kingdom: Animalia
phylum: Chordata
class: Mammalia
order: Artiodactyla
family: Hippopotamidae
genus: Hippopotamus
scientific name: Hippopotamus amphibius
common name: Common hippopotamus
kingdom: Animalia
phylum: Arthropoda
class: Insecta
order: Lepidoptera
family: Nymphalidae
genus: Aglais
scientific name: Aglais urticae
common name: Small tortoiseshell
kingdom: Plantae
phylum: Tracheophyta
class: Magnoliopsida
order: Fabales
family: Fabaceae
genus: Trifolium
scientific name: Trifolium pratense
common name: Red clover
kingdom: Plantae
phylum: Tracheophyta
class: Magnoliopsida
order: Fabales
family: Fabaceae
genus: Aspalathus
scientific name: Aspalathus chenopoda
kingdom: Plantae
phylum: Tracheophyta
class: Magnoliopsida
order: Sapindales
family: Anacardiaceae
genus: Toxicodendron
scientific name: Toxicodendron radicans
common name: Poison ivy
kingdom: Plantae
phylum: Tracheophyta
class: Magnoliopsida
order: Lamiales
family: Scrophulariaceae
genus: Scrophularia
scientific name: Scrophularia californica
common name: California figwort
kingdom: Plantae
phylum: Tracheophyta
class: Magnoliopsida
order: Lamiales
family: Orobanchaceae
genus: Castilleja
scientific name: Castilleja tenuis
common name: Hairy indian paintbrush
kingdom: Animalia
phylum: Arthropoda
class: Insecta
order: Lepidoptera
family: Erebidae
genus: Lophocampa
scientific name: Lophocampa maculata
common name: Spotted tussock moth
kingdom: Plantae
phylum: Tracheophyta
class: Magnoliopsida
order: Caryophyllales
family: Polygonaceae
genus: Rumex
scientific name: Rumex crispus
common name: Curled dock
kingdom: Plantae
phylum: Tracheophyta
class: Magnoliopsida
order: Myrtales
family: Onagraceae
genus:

## WHAT THE TASK ASKS
Please report how many lines of the material above contain the word "scientific", giving only the number.

## RESPONSE TO THE EXERCISE
9